Ce roman écrit en français par Kundera traite de l'histoire de deux Tchèques qui ont émigré en 1968 après l'échec du Printemps de Prague et qui une vingtaine d'années plus tard, après la disparition du communisme, y reviennent comme Ulysse revient dans son île après deux décennies d'odyssée. Tandis que Kafka triomphe sur les tee-shirts, celui ou celle qui s'attendrait à de joyeuses retrouvailles aurait tort.
L'émigration est au cœur du livre. Josef est devenu vétérinaire au Danemark où il s'est marié, il est veuf maintenant.
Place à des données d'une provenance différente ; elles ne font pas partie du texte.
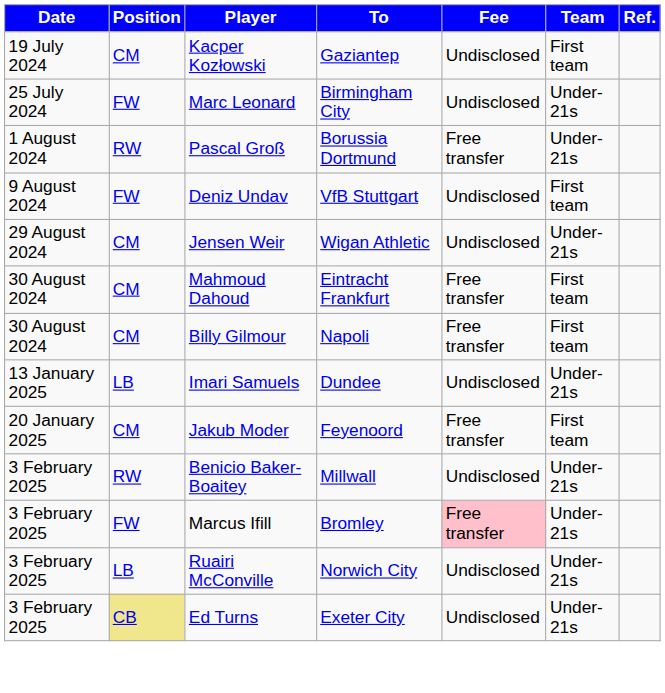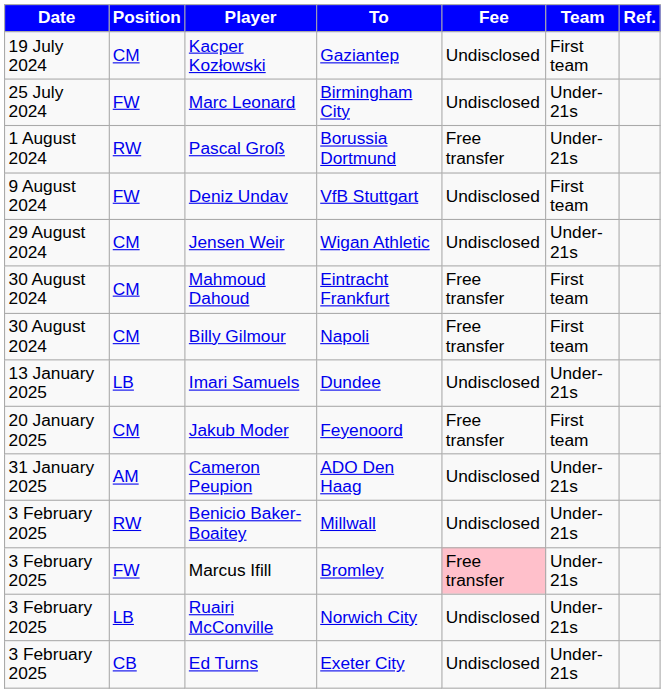+ row: 31 January 2025 | AM | Cameron Peupion | ADO Den Haag | Undisclosed | Under-21s
Ed Turns | Position: khaki background -> no background
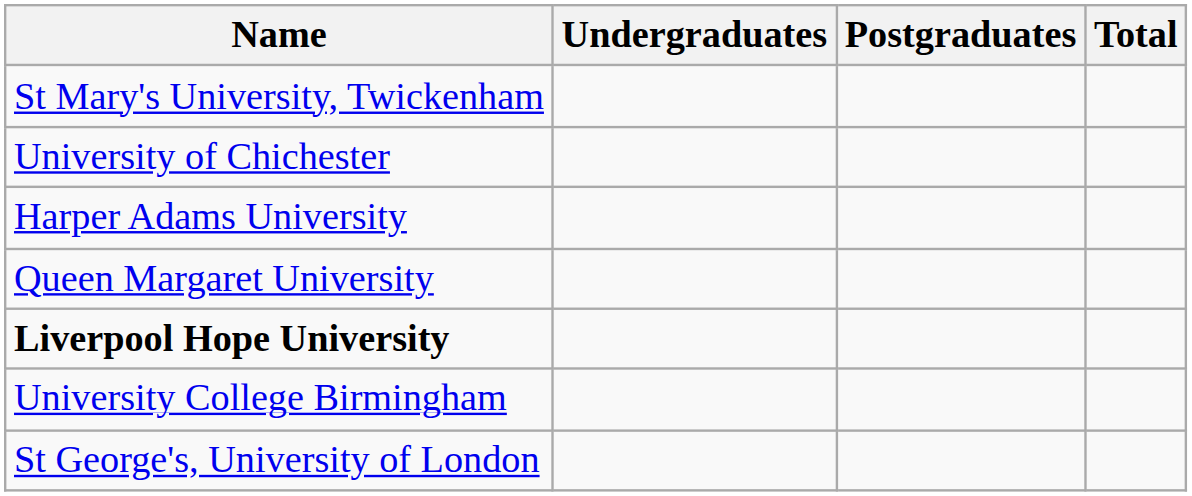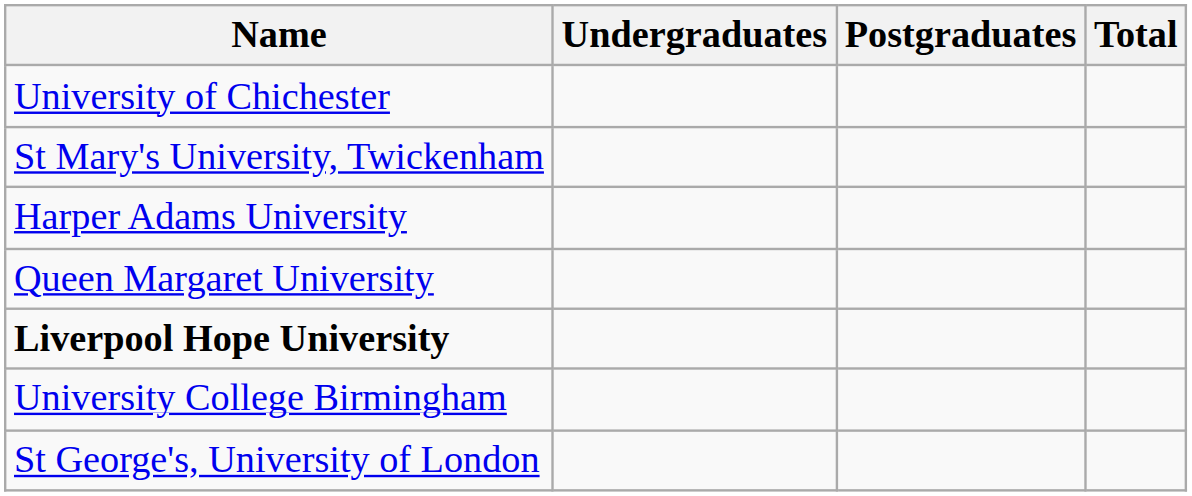rows swapped: St Mary's University, Twickenham <-> University of Chichester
Irena a émigré à Paris, mais maintenant elle est veuve de Martin, et vit par intermittence avec Gustav son ami suédois. Irena et Martin faisaient un même rêve d'émigration, en fait un cauchemar. Irena voyait des femmes accourir vers elle chope de bière à la main : calamité du retour à Prague pour Irena convertie aux vins français. Mais le départ, était-ce mieux ? Le communisme, dit Kundera, n'aime pas ceux qui veulent émigrer, « fidèles à la tradition de la Révolution française, les États communistes ont jeté l'anathème sur l'émigration, considérée comme la plus odieuse des trahisons ». Le régime prenait des sanctions contre les familles, d'où, par exemple le malaise qui naît quand Josef retrouve son frère et sa belle-soeur.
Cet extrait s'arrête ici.